A value is trying to be set on a copy of a slice from a DataFrame.
Try using .loc[row_indexer,col_indexer] = value instead

See the caveats in the documentation: https://pandas.pydata.org/pandas-docs/stable/user_guide/indexing.html#returning-a-view-versus-a-copy
  crashes_prime_cause['PRIM_CONTRIBUTORY_CAUSE'] = crashes_prime_cause['PRIM_CONTRIBUTORY_CAUSE'].replace(to_replace = group, value = value)


PRIM_CONTRIBUTORY_CAUSE
BAD DRIVING                   277735
BREAKING LAW                  114860
OUTSIDE FACTORS                28657
DRINKING/DRUGS                 14797
DISTRACTION INSIDE VEHICLE      7261
OTHER                           2809
Name: count, dtype: int64

### Cleaning NANs

In [107]:
crashes_prime_cause_filled = crashes_prime_cause.fillna({'INTERSECTION_RELATED_I': 'N', 'NOT_RIGHT_OF_WAY_I': 
                                                         'N', 'HIT_AND_RUN_I':'N'})

-=-=-=-=-

- _Problem description_:
Extend the pandas notebook on cleaning the crash data, starting right after its final line. The material placed after this has no part in the exercise.

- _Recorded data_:
-=-=-=-=-

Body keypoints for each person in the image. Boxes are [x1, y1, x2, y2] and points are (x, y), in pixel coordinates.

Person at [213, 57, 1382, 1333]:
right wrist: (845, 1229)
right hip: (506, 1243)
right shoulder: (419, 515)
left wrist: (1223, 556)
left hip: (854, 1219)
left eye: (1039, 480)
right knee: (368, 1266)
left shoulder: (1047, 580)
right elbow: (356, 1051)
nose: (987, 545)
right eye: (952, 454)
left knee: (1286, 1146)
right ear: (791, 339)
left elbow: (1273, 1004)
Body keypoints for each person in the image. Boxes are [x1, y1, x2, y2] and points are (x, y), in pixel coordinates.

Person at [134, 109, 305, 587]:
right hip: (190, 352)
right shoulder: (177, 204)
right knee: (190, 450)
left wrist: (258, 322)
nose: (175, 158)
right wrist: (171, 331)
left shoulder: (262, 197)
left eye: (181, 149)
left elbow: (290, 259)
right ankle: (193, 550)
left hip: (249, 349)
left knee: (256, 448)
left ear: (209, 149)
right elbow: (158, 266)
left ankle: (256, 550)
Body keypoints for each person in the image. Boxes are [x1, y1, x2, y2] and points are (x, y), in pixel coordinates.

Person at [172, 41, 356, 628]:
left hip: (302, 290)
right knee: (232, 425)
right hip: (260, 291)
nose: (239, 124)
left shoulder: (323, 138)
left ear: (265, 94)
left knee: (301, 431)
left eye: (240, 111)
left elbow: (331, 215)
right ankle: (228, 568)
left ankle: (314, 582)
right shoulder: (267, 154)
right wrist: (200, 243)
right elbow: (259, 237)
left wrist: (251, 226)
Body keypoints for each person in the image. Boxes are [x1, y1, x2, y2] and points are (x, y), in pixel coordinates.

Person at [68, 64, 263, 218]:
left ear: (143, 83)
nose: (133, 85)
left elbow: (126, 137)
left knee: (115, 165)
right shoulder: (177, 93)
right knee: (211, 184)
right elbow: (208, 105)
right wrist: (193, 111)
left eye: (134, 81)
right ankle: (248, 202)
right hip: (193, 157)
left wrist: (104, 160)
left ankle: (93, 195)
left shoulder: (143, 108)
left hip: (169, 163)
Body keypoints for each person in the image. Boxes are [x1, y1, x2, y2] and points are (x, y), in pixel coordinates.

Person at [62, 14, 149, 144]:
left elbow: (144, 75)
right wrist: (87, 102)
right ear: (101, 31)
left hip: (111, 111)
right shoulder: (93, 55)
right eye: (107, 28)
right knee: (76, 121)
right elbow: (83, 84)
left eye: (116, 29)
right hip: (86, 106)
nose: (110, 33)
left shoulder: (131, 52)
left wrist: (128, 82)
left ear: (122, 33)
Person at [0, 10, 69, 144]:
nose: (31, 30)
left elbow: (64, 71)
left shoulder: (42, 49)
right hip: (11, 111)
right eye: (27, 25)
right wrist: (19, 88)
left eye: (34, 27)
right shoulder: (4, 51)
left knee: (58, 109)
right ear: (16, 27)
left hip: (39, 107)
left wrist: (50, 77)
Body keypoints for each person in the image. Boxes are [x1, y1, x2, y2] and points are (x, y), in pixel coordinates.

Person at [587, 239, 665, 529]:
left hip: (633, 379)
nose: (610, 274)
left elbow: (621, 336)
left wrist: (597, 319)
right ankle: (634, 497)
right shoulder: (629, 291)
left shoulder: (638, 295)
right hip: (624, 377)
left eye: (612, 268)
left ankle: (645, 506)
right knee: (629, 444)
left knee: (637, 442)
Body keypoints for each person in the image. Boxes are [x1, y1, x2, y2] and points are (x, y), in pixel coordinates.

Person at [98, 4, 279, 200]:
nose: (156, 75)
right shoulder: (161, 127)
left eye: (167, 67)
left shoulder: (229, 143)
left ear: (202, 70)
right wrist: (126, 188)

-=-=-=-=-

- _Result below_:
crashes_prime_cause_filled = crashes_prime_cause_filled.dropna(subset=['LATITUDE', 'LONGITUDE', 'INJURIES_TOTAL', 'INJURIES_FATAL', 
                                                                           'MOST_SEVERE_INJURY'])


### Creating 30 'neighborhoods' by KNN

In [108]:
from sklearn.cluster import KMeans

n_clusters = 30  # Number of clusters to create
X = crashes_prime_cause_filled[['LONGITUDE', 'LATITUDE']]

# Create a K-Means clustering model
kmeans = KMeans(n_clusters=n_clusters, random_state=0)
kmeans.fit(X)

# Add cluster labels to your data
cluster_labels = kmeans.labels_
crashes_prime_cause_filled['GEO_KMEANS_Cluster'] = cluster_labels


  super()._check_params_vs_input(X, default_n_init=10)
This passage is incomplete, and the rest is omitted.